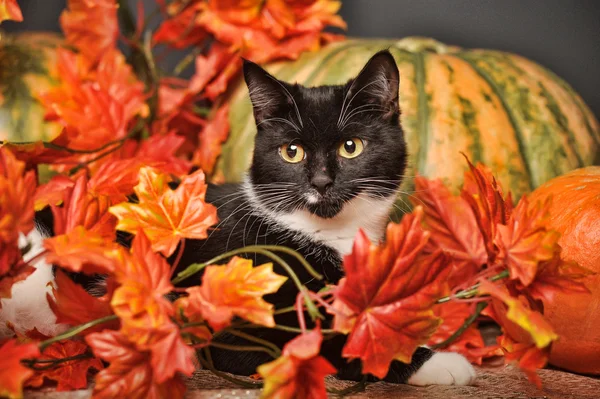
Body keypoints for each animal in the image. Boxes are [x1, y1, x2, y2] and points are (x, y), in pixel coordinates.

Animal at [2, 50, 476, 388]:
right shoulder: (233, 321)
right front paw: (440, 362)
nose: (322, 181)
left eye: (351, 146)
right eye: (291, 151)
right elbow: (334, 343)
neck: (326, 234)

• [Directions for this task]:
Transcribe every entry exactly, omitting pictures.

• [Finished task]:
Body keypoints for each animal in the image. Boxes are [x1, y1, x2, y2] and points are (x, y), in pixel coordinates.

Animal at [2, 50, 476, 388]:
right shoulder: (233, 321)
right front paw: (440, 362)
nose: (322, 181)
left eye: (351, 146)
right eye: (291, 151)
right elbow: (334, 343)
neck: (326, 234)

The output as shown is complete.